На его беду, стояла жара. Он обычно отскребался до последнего, желая прибыть чистым и свежим на очередную встречу с Мариной, а сегодня явится к ней потный и вонючий. Какого ляда двадцать восемь градусов, если в Мехико всегда умеренная температура? Етитское изменение климата.

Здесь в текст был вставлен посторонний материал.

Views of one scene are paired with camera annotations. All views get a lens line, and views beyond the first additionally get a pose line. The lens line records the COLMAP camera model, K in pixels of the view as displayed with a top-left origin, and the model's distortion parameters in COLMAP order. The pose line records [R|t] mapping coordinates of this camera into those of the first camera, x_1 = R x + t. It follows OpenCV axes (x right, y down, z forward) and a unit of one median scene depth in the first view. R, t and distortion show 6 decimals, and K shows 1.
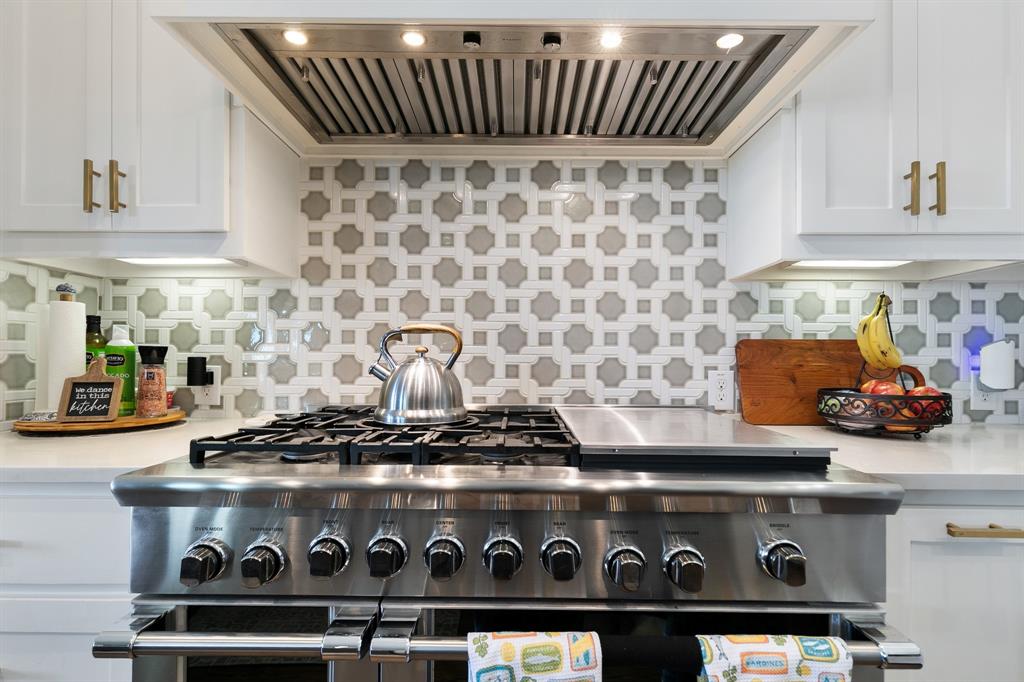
lens RADIAL K [[460.8, 0, 512.8], [0, 460.8, 351.3], [0, 0, 1]] dist [-0.003802, -0.000072]
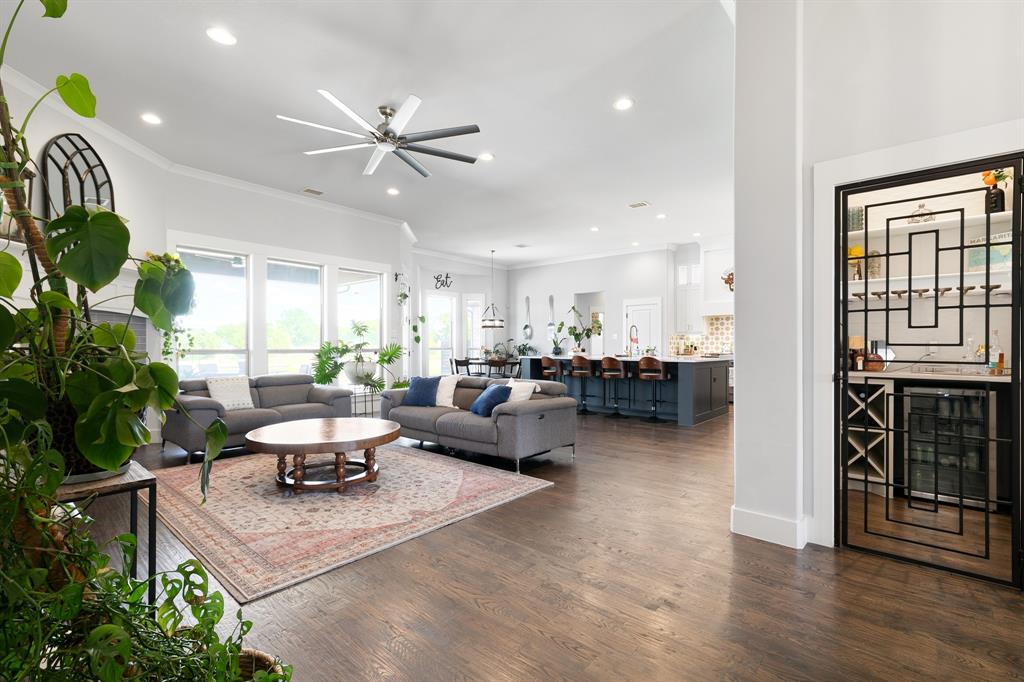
lens RADIAL K [[460.8, 0, 508.8], [0, 460.8, 343.0], [0, 0, 1]] dist [-0.003802, -0.000072]
pose [[0.747199, -0.003577, -0.664591, 1.862802], [0.007921, 0.999962, 0.003524, -0.086095], [0.664553, -0.007898, 0.747199, -6.126237]]
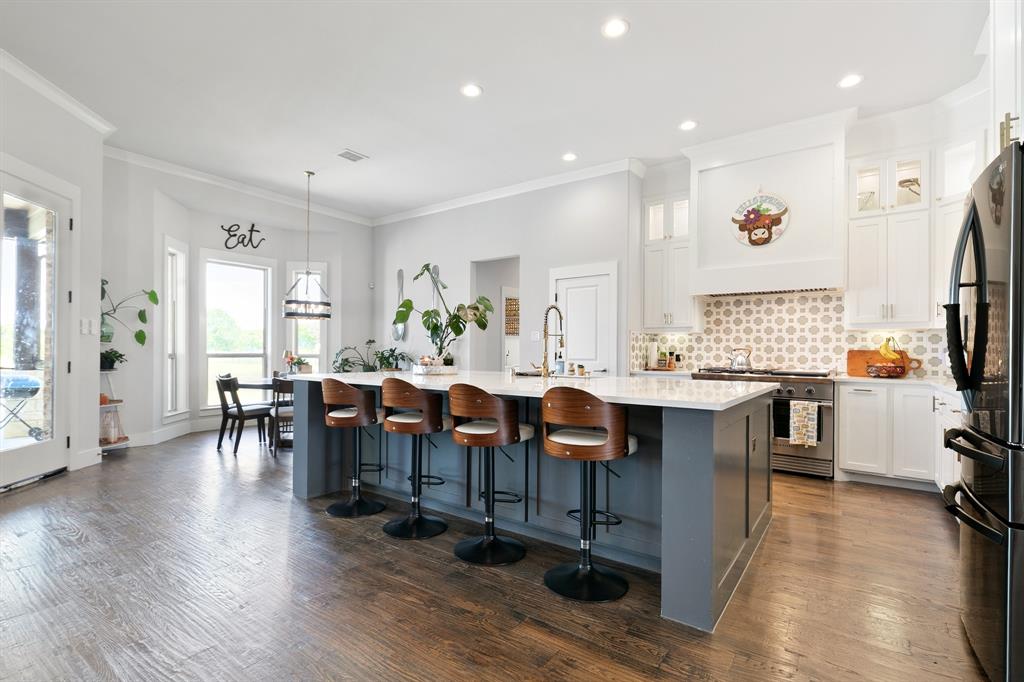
lens RADIAL K [[460.8, 0, 508.1], [0, 460.8, 350.1], [0, 0, 1]] dist [-0.003802, -0.000072]
pose [[0.796620, 0.002305, -0.604476, 0.529932], [0.000548, 0.999990, 0.004535, -0.040631], [0.604480, -0.003944, 0.796611, -2.939837]]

Он долго бродил по районам-отстойникам. По дороге наткнулся на пустырь, огороженный забором. Глянул в щель. Вроде никого. Самое то — отоспаться, пока спадет жара. Он оглянулся посмотреть, не пялится ли кто на него, разбежался и перемахнул забор. Местные сваливали сюда мусор. В одном углу высились мешки. Вот полудурки, мусороуборочной машины, что ли, не дождаться?
К счастью, пустырь был большой, тыщи две квадратных метров. В противоположном от смердящей пирамиды углу выросла небольшая рощица. Вот это другое дело. Зеленела травка, листья ясеней колыхались от ветерка, и даже пахло лесом. Идеальное место для романтического пикника с корзинкой, красно-белой клетчатой скатертью, хрустальными бокалами, французским вином и — чтоб уж не вышли совсем розовые сопли — достаточным количеством вареных яиц и теплой кока-колой в пластиковых стаканчиках.
Он разлегся в тени и стал смотреть в кроны деревьев. На синем фоне неба четко прорисовывались контуры листьев. Над ними пролетали маленькие белые облачка. Все это напомнило ему о вечерах на реке, где он собирал камни. Вот она, свобода, и он ни за что ее больше не потеряет. Он рассмотрел телефон копа. Старенькая модель, без камеры и без интернета. Все равно что рация. Несколько пропущенных звонков. Большинство — от контакта «Мама». Бедная сеньора, видимо, начала названивать сыну, когда увидела по телевизору новости про массовый побег. Сейчас она уже, наверное, в курсе, что ее кровиночка стала очередным херувимом на небесах. С этого телефона Хосе Куаутемок позвонит своей горячо возлюбленной.
Он вынул фотографию Марины и листок с адресом и телефоном. Больше нельзя таскать их с собой. Если его заметут, неприятности будут и у нее тоже. Он снова вчитался в номера. Как мантру, затвердил вслух. Потом разорвал листок на мелкие кусочки и разбросал по ветру. Положил фотографию у подножия дерева и сделал вокруг нее кольцо из камней. Если какой утырок ее найдет, скажет: «Вот поступок безумно влюбленного», разберет его маленький алтарь и положит фотку к себе в бумажник, хвастаться перед корешами светлокожей и светлоглазой фифой с прямым носиком: «Баба моя. Красивая, скажите?»
Он уснул, созерцая образ Марины. Веял ветерок, зноя не чувствовалось. Слышно было, как вдалеке играют дети, лают собаки, пролетают самолеты. Проснулся уже на закате. Поднялся, спросонья не соображая, где он. Столько лет в кутузке нарушают ориентацию в пространстве.
Что-то он передрых. Теперь нужно торопиться, чтобы попасть к дому Марины как можно раньше. Очень поздно приходить нельзя. Неизвестно, сова она или жаворонок. Он поцеловал фотографию. Положил на место, прошел до другого конца пустыря, перепрыгнул забор и начал путь к дому № 198 по улице Леона Фелипе в районе Сан-Анхель.